How to complete this task: For this exercise, transcribe the records below without changing a word.

Data to examine:
********************

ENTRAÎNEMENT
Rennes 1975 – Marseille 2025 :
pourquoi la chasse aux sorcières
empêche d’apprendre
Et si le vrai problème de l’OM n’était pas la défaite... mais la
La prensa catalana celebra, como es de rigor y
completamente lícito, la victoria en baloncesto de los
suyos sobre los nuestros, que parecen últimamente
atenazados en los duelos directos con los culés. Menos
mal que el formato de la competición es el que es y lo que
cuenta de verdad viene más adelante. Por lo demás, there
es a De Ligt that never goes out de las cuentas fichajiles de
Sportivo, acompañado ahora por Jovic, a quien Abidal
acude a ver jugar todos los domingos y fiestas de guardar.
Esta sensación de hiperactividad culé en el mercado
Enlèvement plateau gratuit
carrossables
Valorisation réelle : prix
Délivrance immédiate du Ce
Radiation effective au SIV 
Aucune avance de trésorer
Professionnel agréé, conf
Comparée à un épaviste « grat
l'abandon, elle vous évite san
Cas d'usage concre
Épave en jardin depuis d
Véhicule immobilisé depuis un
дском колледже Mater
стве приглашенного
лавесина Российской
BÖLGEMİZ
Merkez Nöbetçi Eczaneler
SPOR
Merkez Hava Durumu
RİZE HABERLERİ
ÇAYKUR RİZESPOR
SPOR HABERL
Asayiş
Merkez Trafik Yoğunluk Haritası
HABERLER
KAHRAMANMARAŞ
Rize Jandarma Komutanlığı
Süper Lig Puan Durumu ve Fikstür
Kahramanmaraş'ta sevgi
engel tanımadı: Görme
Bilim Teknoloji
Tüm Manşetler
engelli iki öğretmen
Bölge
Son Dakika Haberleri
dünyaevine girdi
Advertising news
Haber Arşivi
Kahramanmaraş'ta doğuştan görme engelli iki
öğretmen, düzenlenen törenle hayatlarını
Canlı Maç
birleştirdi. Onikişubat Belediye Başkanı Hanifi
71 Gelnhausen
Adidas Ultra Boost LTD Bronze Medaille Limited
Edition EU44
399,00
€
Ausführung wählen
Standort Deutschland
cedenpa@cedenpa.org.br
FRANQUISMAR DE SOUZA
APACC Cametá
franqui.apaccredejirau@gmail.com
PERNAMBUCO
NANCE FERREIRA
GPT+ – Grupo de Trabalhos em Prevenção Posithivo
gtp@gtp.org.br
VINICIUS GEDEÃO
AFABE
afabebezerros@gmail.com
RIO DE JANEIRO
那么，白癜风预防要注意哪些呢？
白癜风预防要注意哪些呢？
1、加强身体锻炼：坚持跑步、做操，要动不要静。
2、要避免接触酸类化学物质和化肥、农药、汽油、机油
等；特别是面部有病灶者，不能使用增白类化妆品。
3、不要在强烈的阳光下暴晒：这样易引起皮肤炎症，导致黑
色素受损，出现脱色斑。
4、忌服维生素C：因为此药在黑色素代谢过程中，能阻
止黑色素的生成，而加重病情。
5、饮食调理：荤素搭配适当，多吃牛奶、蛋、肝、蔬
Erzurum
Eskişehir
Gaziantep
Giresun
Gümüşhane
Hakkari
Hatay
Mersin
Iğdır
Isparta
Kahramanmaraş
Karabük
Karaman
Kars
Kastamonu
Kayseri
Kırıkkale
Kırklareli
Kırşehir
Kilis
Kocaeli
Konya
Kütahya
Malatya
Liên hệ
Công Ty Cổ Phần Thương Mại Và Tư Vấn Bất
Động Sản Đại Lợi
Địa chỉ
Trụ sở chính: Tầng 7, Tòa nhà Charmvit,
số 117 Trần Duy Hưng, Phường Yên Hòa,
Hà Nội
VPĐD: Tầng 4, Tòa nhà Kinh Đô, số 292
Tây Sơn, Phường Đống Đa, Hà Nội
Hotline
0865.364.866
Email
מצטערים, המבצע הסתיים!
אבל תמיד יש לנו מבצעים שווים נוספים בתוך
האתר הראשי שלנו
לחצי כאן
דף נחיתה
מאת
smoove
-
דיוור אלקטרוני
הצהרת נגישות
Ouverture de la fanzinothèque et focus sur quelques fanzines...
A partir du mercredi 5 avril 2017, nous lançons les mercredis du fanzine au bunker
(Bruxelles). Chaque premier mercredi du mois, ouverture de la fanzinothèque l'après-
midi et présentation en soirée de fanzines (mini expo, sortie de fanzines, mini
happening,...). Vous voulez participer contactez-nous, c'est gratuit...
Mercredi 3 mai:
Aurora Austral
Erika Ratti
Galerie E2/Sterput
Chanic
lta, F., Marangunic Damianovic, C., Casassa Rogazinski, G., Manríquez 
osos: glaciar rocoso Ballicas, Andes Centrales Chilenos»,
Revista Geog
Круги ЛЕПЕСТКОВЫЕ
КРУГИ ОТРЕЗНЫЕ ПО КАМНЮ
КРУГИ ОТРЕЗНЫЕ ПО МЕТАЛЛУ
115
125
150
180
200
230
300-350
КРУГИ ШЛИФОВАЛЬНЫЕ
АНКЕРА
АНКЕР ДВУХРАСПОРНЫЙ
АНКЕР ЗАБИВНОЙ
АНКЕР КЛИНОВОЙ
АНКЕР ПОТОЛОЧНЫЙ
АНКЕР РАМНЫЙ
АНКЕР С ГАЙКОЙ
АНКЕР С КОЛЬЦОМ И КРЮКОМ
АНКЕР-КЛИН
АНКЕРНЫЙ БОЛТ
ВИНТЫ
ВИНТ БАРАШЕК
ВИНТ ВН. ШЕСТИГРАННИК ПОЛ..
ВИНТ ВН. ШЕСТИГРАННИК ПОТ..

********************

Answer section:
ENTRAÎNEMENT
Rennes 1975 – Marseille 2025 :
pourquoi la chasse aux sorcières
empêche d’apprendre
Et si le vrai problème de l’OM n’était pas la défaite... mais la
La prensa catalana celebra, como es de rigor y
completamente lícito, la victoria en baloncesto de los
suyos sobre los nuestros, que parecen últimamente
atenazados en los duelos directos con los culés. Menos
mal que el formato de la competición es el que es y lo que
cuenta de verdad viene más adelante. Por lo demás, there
es a De Ligt that never goes out de las cuentas fichajiles de
Sportivo, acompañado ahora por Jovic, a quien Abidal
acude a ver jugar todos los domingos y fiestas de guardar.
Esta sensación de hiperactividad culé en el mercado
Enlèvement plateau gratuit
carrossables
Valorisation réelle : prix
Délivrance immédiate du Ce
Radiation effective au SIV 
Aucune avance de trésorer
Professionnel agréé, conf
Comparée à un épaviste « grat
l'abandon, elle vous évite san
Cas d'usage concre
Épave en jardin depuis d
Véhicule immobilisé depuis un
дском колледже Mater
стве приглашенного
лавесина Российской
BÖLGEMİZ
Merkez Nöbetçi Eczaneler
SPOR
Merkez Hava Durumu
RİZE HABERLERİ
ÇAYKUR RİZESPOR
SPOR HABERL
Asayiş
Merkez Trafik Yoğunluk Haritası
HABERLER
KAHRAMANMARAŞ
Rize Jandarma Komutanlığı
Süper Lig Puan Durumu ve Fikstür
Kahramanmaraş'ta sevgi
engel tanımadı: Görme
Bilim Teknoloji
Tüm Manşetler
engelli iki öğretmen
Bölge
Son Dakika Haberleri
dünyaevine girdi
Advertising news
Haber Arşivi
Kahramanmaraş'ta doğuştan görme engelli iki
öğretmen, düzenlenen törenle hayatlarını
Canlı Maç
birleştirdi. Onikişubat Belediye Başkanı Hanifi
71 Gelnhausen
Adidas Ultra Boost LTD Bronze Medaille Limited
Edition EU44
399,00
€
Ausführung wählen
Standort Deutschland
cedenpa@cedenpa.org.br
FRANQUISMAR DE SOUZA
APACC Cametá
franqui.apaccredejirau@gmail.com
PERNAMBUCO
NANCE FERREIRA
GPT+ – Grupo de Trabalhos em Prevenção Posithivo
gtp@gtp.org.br
VINICIUS GEDEÃO
AFABE
afabebezerros@gmail.com
RIO DE JANEIRO
那么，白癜风预防要注意哪些呢？
白癜风预防要注意哪些呢？
1、加强身体锻炼：坚持跑步、做操，要动不要静。
2、要避免接触酸类化学物质和化肥、农药、汽油、机油
等；特别是面部有病灶者，不能使用增白类化妆品。
3、不要在强烈的阳光下暴晒：这样易引起皮肤炎症，导致黑
色素受损，出现脱色斑。
4、忌服维生素C：因为此药在黑色素代谢过程中，能阻
止黑色素的生成，而加重病情。
5、饮食调理：荤素搭配适当，多吃牛奶、蛋、肝、蔬
Erzurum
Eskişehir
Gaziantep
Giresun
Gümüşhane
Hakkari
Hatay
Mersin
Iğdır
Isparta
Kahramanmaraş
Karabük
Karaman
Kars
Kastamonu
Kayseri
Kırıkkale
Kırklareli
Kırşehir
Kilis
Kocaeli
Konya
Kütahya
Malatya
Liên hệ
Công Ty Cổ Phần Thương Mại Và Tư Vấn Bất
Động Sản Đại Lợi
Địa chỉ
Trụ sở chính: Tầng 7, Tòa nhà Charmvit,
số 117 Trần Duy Hưng, Phường Yên Hòa,
Hà Nội
VPĐD: Tầng 4, Tòa nhà Kinh Đô, số 292
Tây Sơn, Phường Đống Đa, Hà Nội
Hotline
0865.364.866
Email
מצטערים, המבצע הסתיים!
אבל תמיד יש לנו מבצעים שווים נוספים בתוך
האתר הראשי שלנו
לחצי כאן
דף נחיתה
מאת
smoove
-
דיוור אלקטרוני
הצהרת נגישות
Ouverture de la fanzinothèque et focus sur quelques fanzines...
A partir du mercredi 5 avril 2017, nous lançons les mercredis du fanzine au bunker
(Bruxelles). Chaque premier mercredi du mois, ouverture de la fanzinothèque l'après-
midi et présentation en soirée de fanzines (mini expo, sortie de fanzines, mini
happening,...). Vous voulez participer contactez-nous, c'est gratuit...
Mercredi 3 mai:
Aurora Austral
Erika Ratti
Galerie E2/Sterput
Chanic
lta, F., Marangunic Damianovic, C., Casassa Rogazinski, G., Manríquez 
osos: glaciar rocoso Ballicas, Andes Centrales Chilenos»,
Revista Geog
Круги ЛЕПЕСТКОВЫЕ
КРУГИ ОТРЕЗНЫЕ ПО КАМНЮ
КРУГИ ОТРЕЗНЫЕ ПО МЕТАЛЛУ
115
125
150
180
200
230
300-350
КРУГИ ШЛИФОВАЛЬНЫЕ
АНКЕРА
АНКЕР ДВУХРАСПОРНЫЙ
АНКЕР ЗАБИВНОЙ
АНКЕР КЛИНОВОЙ
АНКЕР ПОТОЛОЧНЫЙ
АНКЕР РАМНЫЙ
АНКЕР С ГАЙКОЙ
АНКЕР С КОЛЬЦОМ И КРЮКОМ
АНКЕР-КЛИН
АНКЕРНЫЙ БОЛТ
ВИНТЫ
ВИНТ БАРАШЕК
ВИНТ ВН. ШЕСТИГРАННИК ПОЛ..
ВИНТ ВН. ШЕСТИГРАННИК ПОТ..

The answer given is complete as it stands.